## WHAT YOU HAVE TO DO
How many lines of these entries include the string "your"? State the number alone.

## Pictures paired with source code
________________________

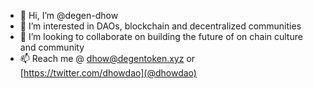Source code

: - 👋 Hi, I’m @degen-dhow
- 👀 I’m interested in DAOs, blockchain and decentralized communities
- 💞️ I’m looking to collaborate on building the future of on chain culture and community
- 📫 Reach me @ dhow@degentoken.xyz or [https://twitter.com/dhowdao](@dhowdao)

<!---
degen-dhow/degen-dhow is a ✨ special ✨ repository because its `README.md` (this file) appears on your GitHub profile.
You can click the Preview link to take a look at your changes.
--->
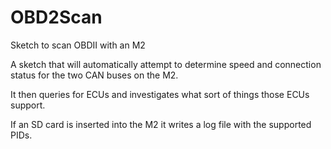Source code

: # OBD2Scan
Sketch to scan OBDII with an M2

A sketch that will automatically attempt to determine speed and connection status for the two CAN buses on the M2. 

It then queries for ECUs and investigates what sort of things those ECUs support.

If an SD card is inserted into the M2 it writes a log file with the supported PIDs.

________________________

## RESPONSE TO THE TASK
2